╭──

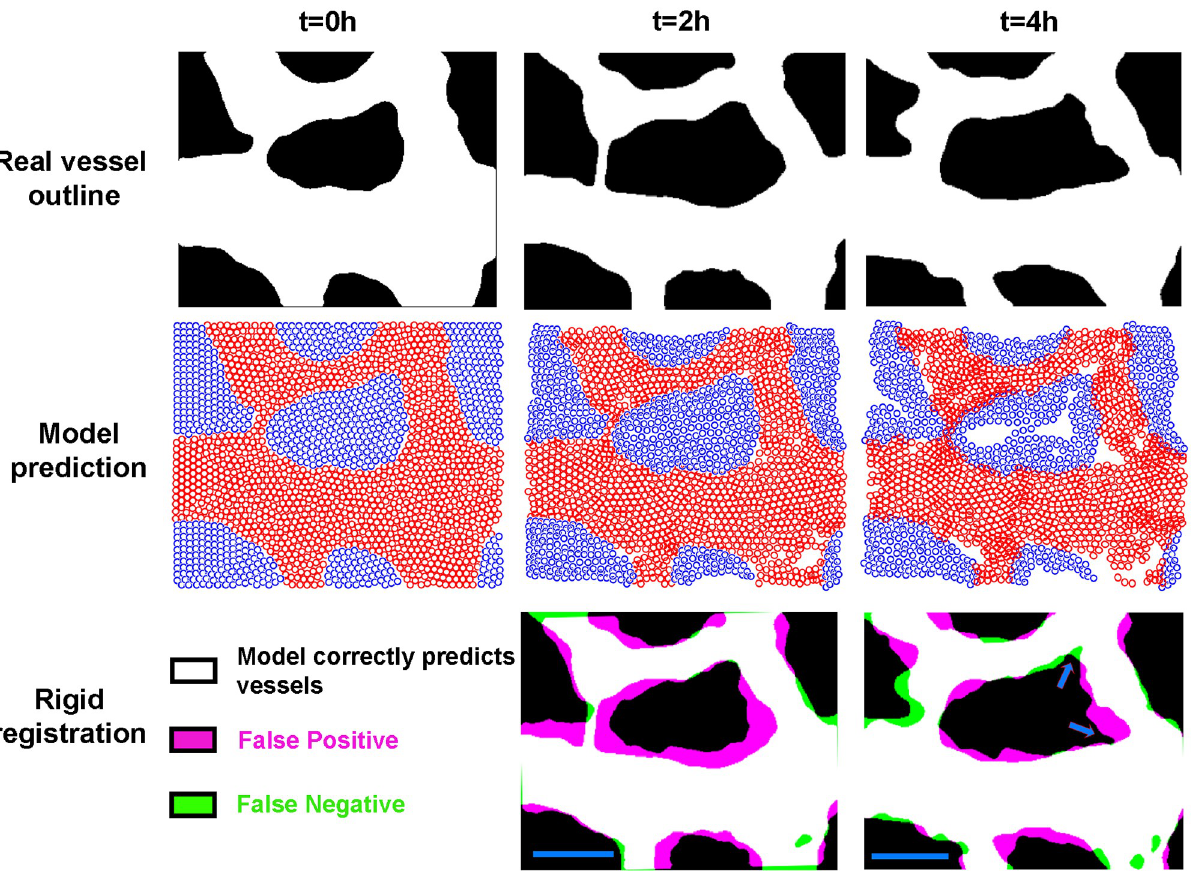
Fig 6. Model prediction for a simple vessel shape. First row shows the shape of vessels, with white as vascular and black as avascular regions, from a time-lapse of an embryonic vasculature undergoing remodelling at time zero (used as an input for the model) and after two and four hours. The second row shows how vascular (red) and avascular agents (blue) migrate and how vascular agents elongate and avascular agents expand, leading to the final position of these agents. The third row compares the real outlines with the model prediction of the vascular regions using rigid registration. To make the binary image of the model prediction, the elliptical agents were assigned a flexibility of 25%. The blue arrows show the avascular expansion. The parameters used for this model: α = 100, β = 40, z = 0, ω = 20, η = 0.1, κ = 20, β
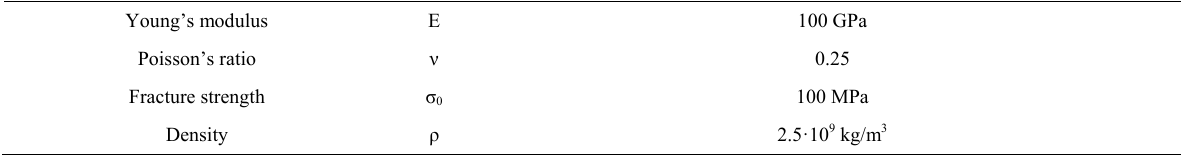
Table 2: Material properties for unit element example.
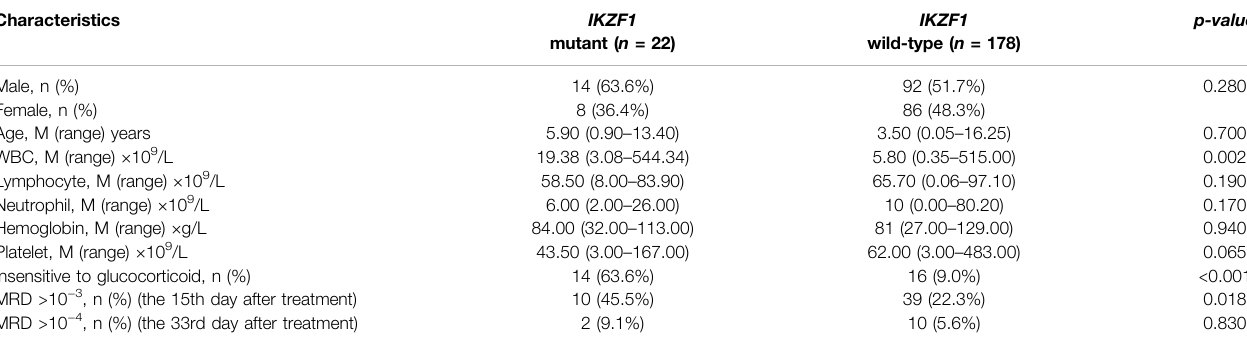
TABLE 2 | Comparison of clinical and genetic features between IKZF1 mutant and wild-type patients.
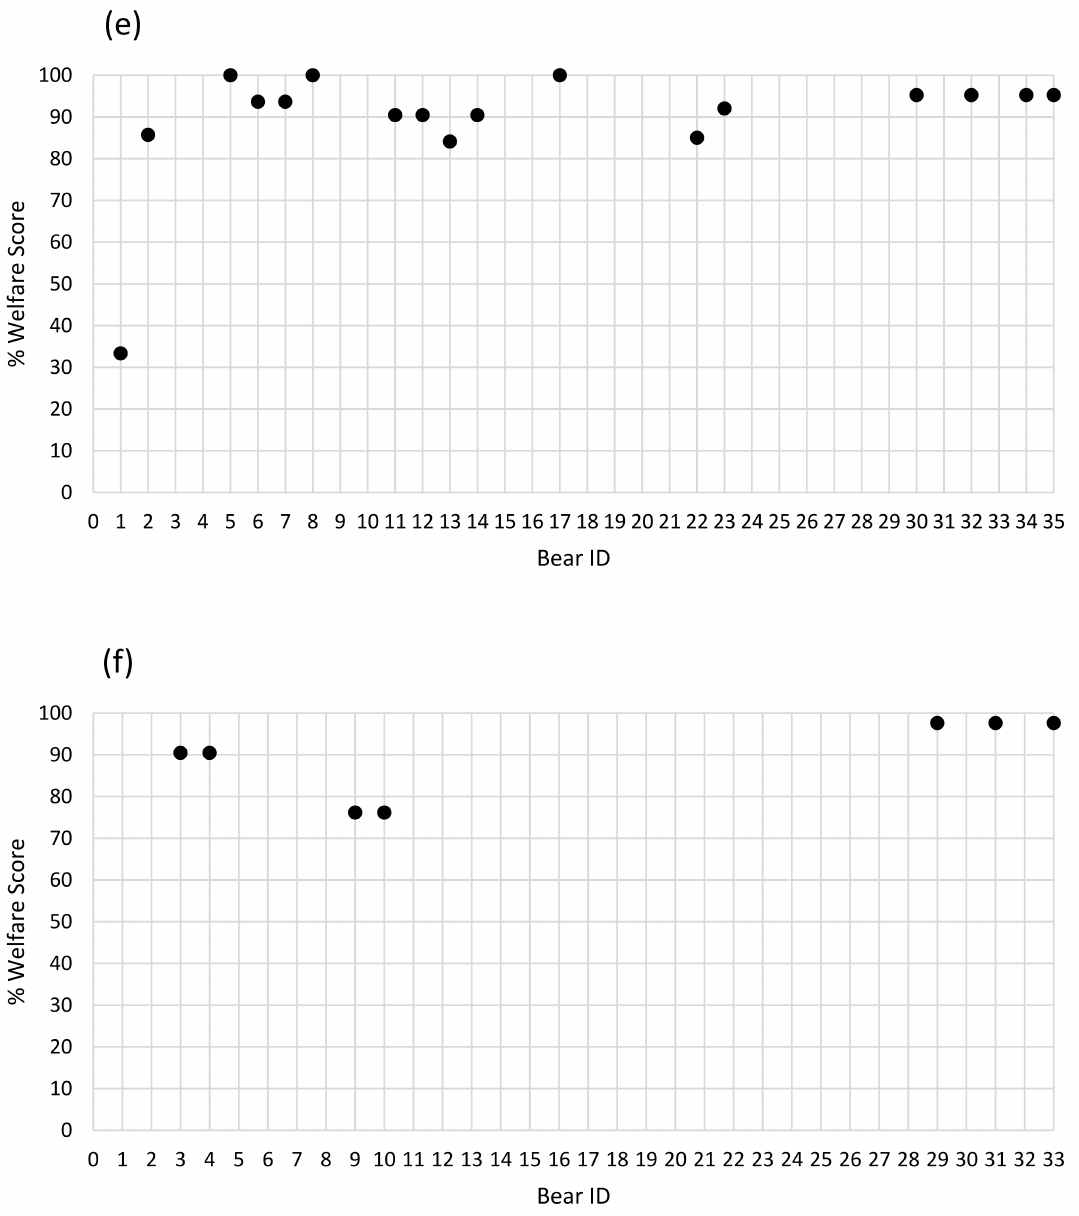
Figure 5. Percentage welfare scores showing: ( a ) physical health section for brown bears; ( b ) physical health section for American black bears; ( c ) behaviour section for brown bears; ( d ) behaviour section for American black bears; ( e ) environment section for brown bears; and ( f ) environment section for American black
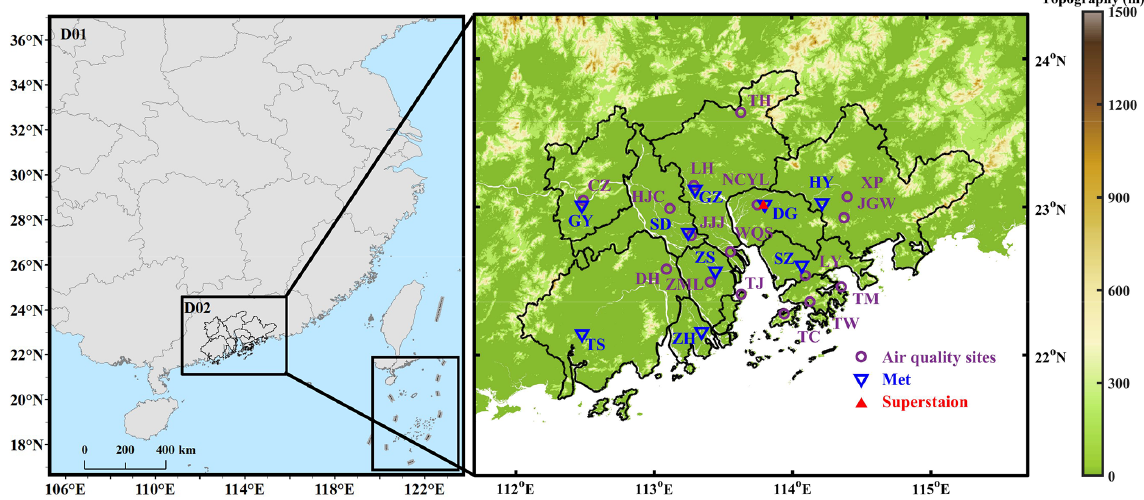
Figure 1. Model domains and locations of 16 air quality monitoring stations (purple dots), nine meteorological stations (blue triangles), and the Dongguan superstation (red triangles). The figure on the right shows the elevation of the terrain (m). The 16 air quality monitoring stations are Nanchengyuanling (NCYL), Jinjiju (JJJ), Huijingcheng (HJC), Luhu (LH), Wanqingsha (WQS), Tianhu (TH), Tap Mun (TM), Tsuen Wan (TW), Tung Chung (TC), Xiapu (XP), Jinguowan (JGW), Donghu (DH), Liyuan (LY), Tangjia (TJ), Chengzhong (CZ), and Zimal- ing (ZML). The nine meteorology sites are Dongguan (DG), Shunde (SD), Guangzhou (GZ), Huiyang (HY), Taishan (TS), Shenzhen (SZ), Zhuhai (ZH), Gaoyao (GY), and Zhongshan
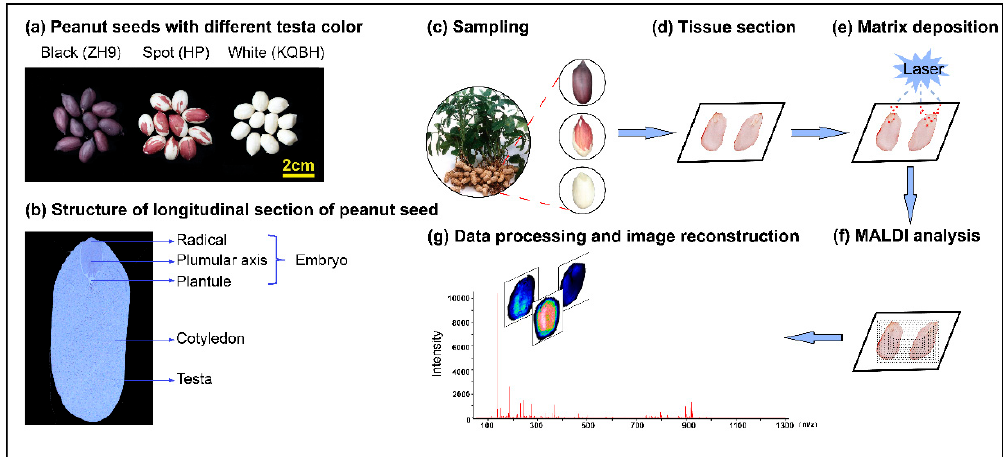
Figure 1. The matrix-assisted laser desorption/ionization MSI (MALDI-MSI) analysis of peanut seeds with different testa color. ( a ) Three peanut cultivars with different testa color (black, spot, and white), ( b ) structure of longitudinal section of peanut seed, and ( c – g ) experimental procedure of MALDI-MSI for peanut seeds.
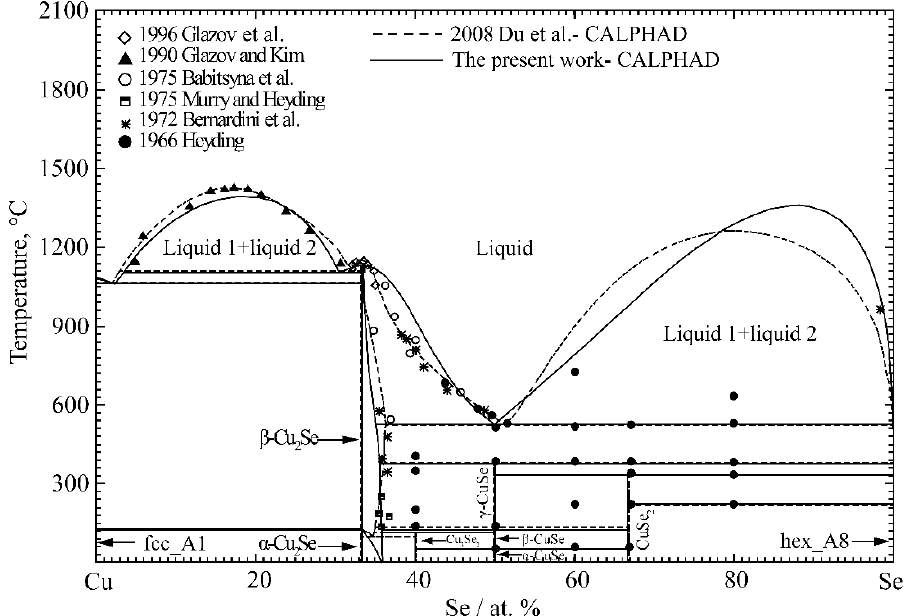
Figure 7. The calculated phase diagram of the Cu-Se system compared with the experimental data from refs. [82–87] and previously optimized results by Du et al. [102]. Table 8. The calculated invariant reactions in the Cu-Se system compared with the experimental data fr om ref. [88] and calculated data from ref. [100].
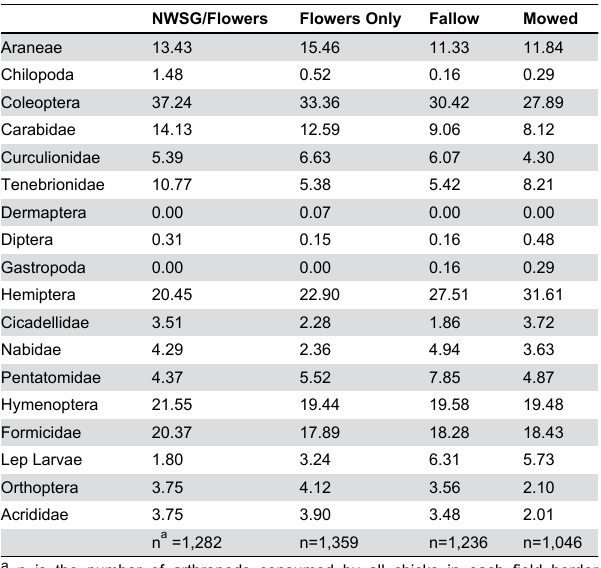
Table 1. Percentage of arthropods consumed by northern bobwhite chicks in four field border treatments by taxonomic order and most frequently consumed taxonomic family (June to August 2009 and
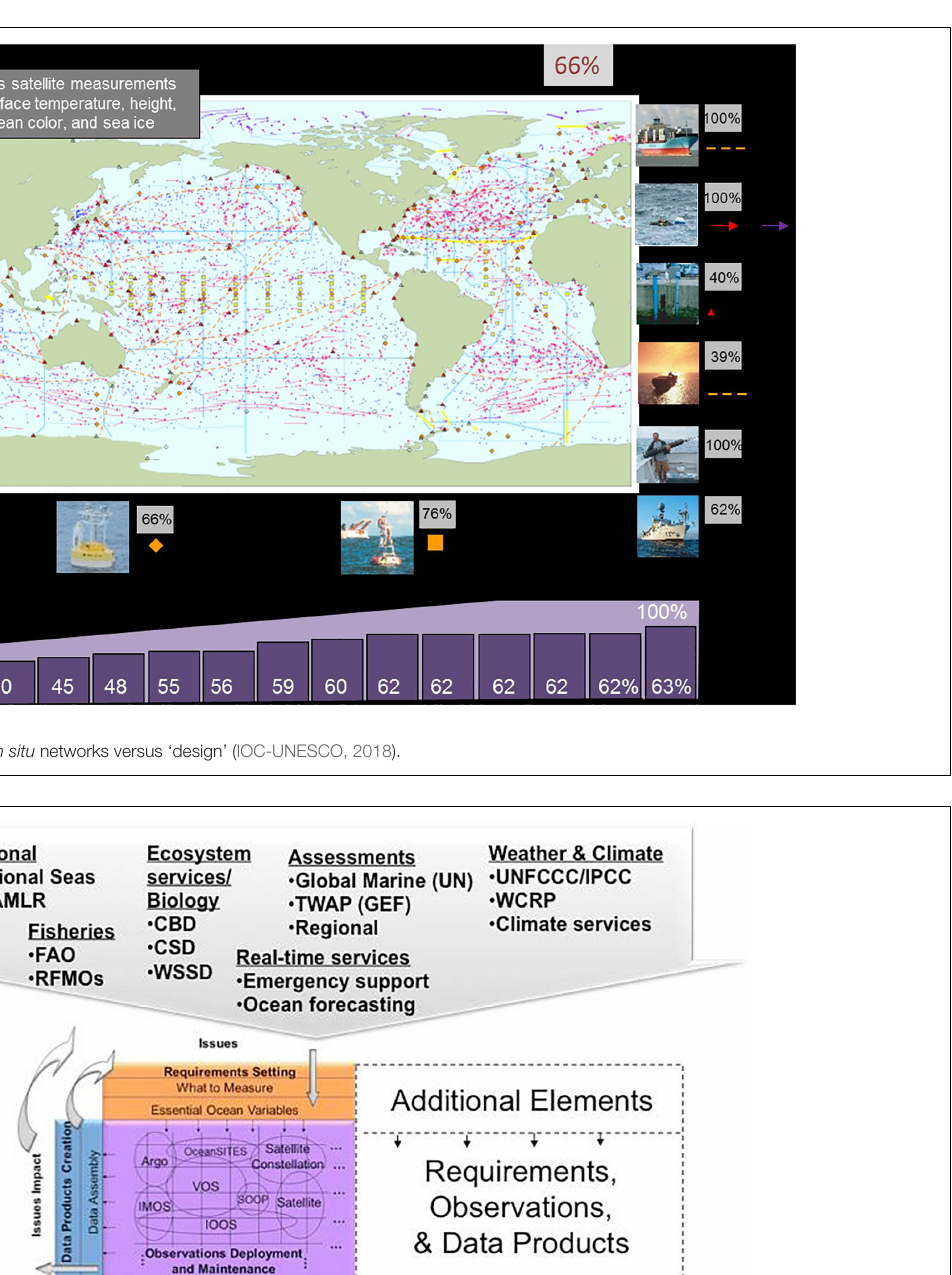
FIGURE 2 | Framework for Ocean Observing, societal drivers for the next decade (Lindstrom et al., 2012).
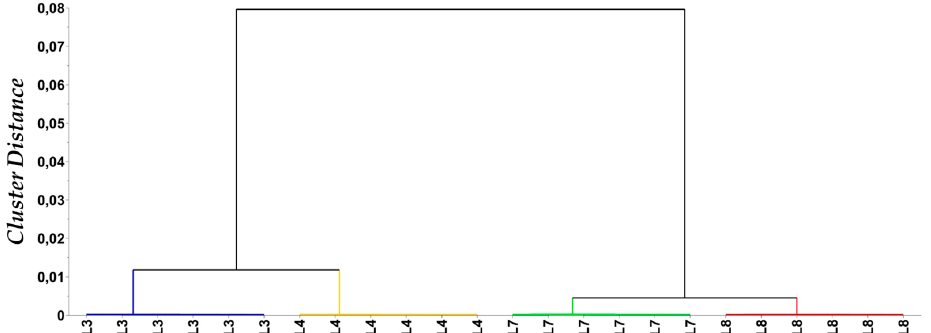
Figure 4. Hierarchical tree diagram of the GC/EI/MS metabolite profiles of Lupinus albus cultivars using the Ward’s method.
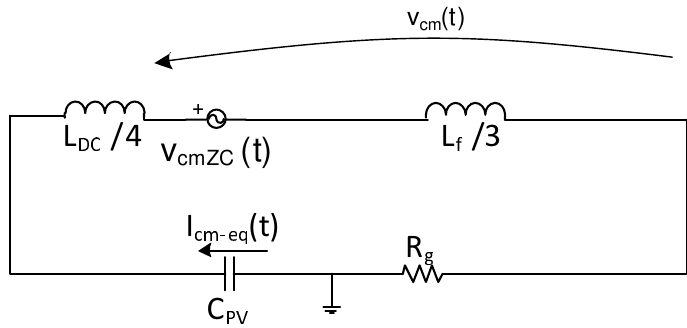
Figure 8. Equivalent common mode circuit in Active state condition.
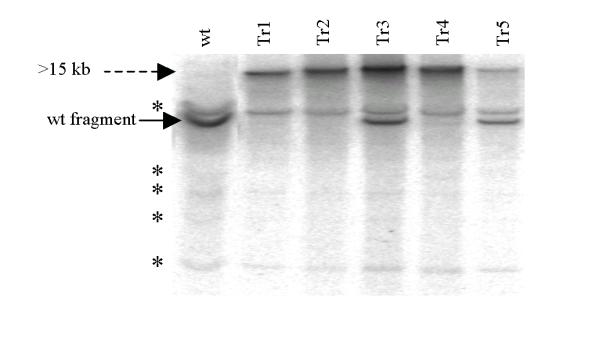
Southern blot analysis of StuI-digested DNAs of wild-type Nectria haematococca and five transformants. Total genomic DNAs of wild-type (wt) Nectria haematococca and five s transformants (Tr1-Tr5) that were obtained after co-transformation of wt with psec3-s1 plasmid and pBC-Hygro vector, and probed with psec3-s1. All the transformants share a large band (>15 kb), absent from wild type. Tr3 and Tr5 contain both the wild type and the s1 allele. The faint bands noted * correspond to repeated sequences homologous to those present at the Ses locus.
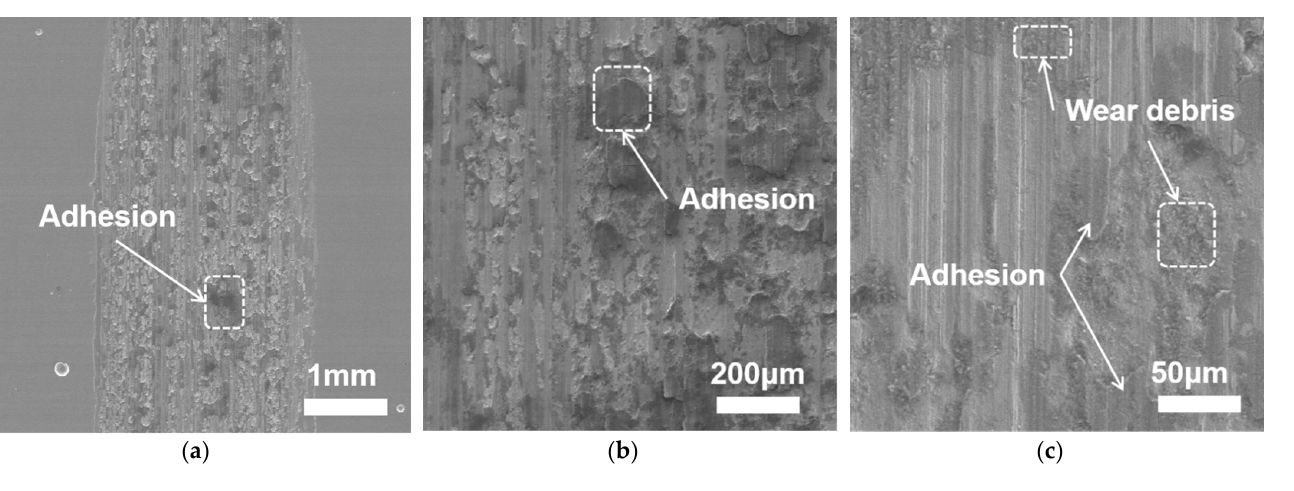
Figure 6. Ni-based alloy coating SEM images. These three images are obtained under different microscopic multiples of the same area. ( a ) Wear marks of Ni-based coating at 1mm of the scale; ( b ) Wear marks of Ni-based coating at 200 µ m of the scale; ( c ) Wear marks of Ni-based coating at 50 µ m of the scale.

╰──

## Problem details:
Repeat exactly the lines from the first line of the records above through the line containing "TABLE 2 | Comparison", both included. Leave out the pictures.

## The completed task:
Fig 6. Model prediction for a simple vessel shape. First row shows the shape of vessels, with white as vascular and black as avascular regions, from a time-lapse of an embryonic vasculature undergoing remodelling at time zero (used as an input for the model) and after two and four hours. The second row shows how vascular (red) and avascular agents (blue) migrate and how vascular agents elongate and avascular agents expand, leading to the final position of these agents. The third row compares the real outlines with the model prediction of the vascular regions using rigid registration. To make the binary image of the model prediction, the elliptical agents were assigned a flexibility of 25%. The blue arrows show the avascular expansion. The parameters used for this model: α = 100, β = 40, z = 0, ω = 20, η = 0.1, κ = 20, β
Table 2: Material properties for unit element example.
TABLE 2 | Comparison of clinical and genetic features between IKZF1 mutant and wild-type patients.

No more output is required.